CAPE GIRARDEAU, MO (KFVS) - We find this week's Heartland Cook in a kitchen in Murphysboro, Illinois. Brenda White's husband Dennis contacted us about his wife's tremendous recipe. Dennis says he submitted the recipe for Brenda's Corn Pone Pie because he loves the dish (and Brenda too, of course) so much. The recipe was her mother's originally, but over the years Dennis says Brenda has modified it to perfection.

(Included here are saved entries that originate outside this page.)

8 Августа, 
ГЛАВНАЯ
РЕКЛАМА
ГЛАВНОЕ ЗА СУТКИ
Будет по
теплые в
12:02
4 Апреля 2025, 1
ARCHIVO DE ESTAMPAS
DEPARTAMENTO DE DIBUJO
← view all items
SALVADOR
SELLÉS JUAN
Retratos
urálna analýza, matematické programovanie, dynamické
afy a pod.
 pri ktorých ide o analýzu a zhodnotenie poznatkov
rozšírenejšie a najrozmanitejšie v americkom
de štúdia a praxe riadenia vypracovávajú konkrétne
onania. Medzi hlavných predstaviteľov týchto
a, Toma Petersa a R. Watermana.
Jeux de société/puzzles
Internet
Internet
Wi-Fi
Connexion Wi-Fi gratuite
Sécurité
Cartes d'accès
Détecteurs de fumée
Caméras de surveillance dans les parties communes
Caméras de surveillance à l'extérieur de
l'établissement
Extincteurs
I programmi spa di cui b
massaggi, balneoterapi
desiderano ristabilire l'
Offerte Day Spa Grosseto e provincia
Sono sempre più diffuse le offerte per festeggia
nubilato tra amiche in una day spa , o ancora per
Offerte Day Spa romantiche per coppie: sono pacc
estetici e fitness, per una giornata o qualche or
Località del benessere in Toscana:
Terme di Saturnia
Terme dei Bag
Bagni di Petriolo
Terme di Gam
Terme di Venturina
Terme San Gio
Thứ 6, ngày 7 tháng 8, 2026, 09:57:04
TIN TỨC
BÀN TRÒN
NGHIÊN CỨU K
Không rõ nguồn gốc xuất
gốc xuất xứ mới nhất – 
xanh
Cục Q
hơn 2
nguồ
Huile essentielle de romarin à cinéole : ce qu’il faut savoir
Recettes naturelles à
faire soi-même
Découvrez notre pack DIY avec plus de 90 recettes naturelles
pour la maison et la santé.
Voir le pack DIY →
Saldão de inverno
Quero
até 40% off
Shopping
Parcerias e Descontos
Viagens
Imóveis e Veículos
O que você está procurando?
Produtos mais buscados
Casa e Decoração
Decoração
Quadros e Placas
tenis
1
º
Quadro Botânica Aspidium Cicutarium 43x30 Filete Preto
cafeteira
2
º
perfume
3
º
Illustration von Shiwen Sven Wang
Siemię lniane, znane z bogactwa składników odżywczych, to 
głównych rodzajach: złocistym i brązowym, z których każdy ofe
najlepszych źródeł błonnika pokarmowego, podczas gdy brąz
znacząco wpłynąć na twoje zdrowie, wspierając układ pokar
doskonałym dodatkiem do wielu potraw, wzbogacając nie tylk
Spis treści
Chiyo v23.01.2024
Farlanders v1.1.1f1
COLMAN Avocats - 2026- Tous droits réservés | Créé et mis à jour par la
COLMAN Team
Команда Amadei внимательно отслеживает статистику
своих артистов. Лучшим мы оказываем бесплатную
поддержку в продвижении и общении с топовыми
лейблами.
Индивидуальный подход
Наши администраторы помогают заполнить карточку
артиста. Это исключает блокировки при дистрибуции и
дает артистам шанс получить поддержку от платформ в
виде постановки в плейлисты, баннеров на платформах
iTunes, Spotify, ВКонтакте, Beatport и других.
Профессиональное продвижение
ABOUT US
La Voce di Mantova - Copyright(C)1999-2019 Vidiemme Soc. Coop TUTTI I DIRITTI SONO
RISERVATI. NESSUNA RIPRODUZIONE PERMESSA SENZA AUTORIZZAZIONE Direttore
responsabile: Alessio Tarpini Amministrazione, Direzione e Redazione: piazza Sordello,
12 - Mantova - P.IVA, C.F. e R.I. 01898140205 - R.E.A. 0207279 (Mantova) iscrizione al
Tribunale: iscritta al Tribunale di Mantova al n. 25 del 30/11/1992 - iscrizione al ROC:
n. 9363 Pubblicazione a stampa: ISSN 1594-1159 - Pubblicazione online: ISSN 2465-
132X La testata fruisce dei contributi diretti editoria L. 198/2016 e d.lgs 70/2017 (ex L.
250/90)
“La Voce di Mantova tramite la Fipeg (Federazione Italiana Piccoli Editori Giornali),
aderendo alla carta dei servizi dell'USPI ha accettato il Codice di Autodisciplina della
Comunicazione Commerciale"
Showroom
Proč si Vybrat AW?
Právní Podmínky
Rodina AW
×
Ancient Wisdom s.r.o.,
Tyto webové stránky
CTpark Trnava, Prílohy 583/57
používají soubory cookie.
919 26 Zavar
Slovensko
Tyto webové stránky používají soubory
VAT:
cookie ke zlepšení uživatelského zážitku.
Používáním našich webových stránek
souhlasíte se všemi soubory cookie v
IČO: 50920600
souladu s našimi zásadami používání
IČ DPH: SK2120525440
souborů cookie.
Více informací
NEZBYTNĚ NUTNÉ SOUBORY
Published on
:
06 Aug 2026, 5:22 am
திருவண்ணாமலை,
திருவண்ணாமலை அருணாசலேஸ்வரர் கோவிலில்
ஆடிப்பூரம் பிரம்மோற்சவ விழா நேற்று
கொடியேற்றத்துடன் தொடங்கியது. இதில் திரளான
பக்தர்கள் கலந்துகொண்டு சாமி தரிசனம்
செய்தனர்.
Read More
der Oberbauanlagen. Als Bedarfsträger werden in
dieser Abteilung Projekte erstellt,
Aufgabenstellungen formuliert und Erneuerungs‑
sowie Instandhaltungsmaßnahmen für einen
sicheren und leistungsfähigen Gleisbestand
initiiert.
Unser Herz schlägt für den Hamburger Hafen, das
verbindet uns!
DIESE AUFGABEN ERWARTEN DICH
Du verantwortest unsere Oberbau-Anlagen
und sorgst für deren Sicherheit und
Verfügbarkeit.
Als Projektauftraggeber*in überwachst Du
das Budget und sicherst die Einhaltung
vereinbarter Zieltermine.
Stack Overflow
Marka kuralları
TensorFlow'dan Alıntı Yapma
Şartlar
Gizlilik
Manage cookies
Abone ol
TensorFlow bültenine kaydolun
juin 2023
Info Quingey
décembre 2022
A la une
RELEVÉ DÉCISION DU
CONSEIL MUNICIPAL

The recipe basically takes all your favorite things about a bowl of chili and wraps it up in a delicious cornbread casserole.
- 1 pound ground chuck
- ½ cup chopped onion
- ½ cup chopped green pepper
- 1 Tablespoon chili powder
- ¾ teaspoon salt
- 1 can diced tomatoes
- 1 cup drained & rinsed red beans
- 1 box Jiffy corn muffin mix
Preheat oven to 350 degrees.
Brown ground chuck along with onion and peppers in the same pan over medium heat. Add chili powder, salt, diced tomatoes, and red beans to pan. Simmer 15 minutes.
Pour meat mixture into a greased 9 x 13 (or smaller!) casserole dish.
Follow directions on Jiffy corn muffin packaging to make cornbread batter. Pour corn bread batter on top and spread evenly over meat.
Bake 15-20 minutes or until cornbread is golden brown.
Carly's tip: The next time I make this recipe I'll definitely use a smaller casserole dish; or I'll use one and a half boxes of jiffy corn muffin mix. The cornbread batter runs out really quickly with just one box and it's difficult to spread over the entire span of a 9 x 13 pan.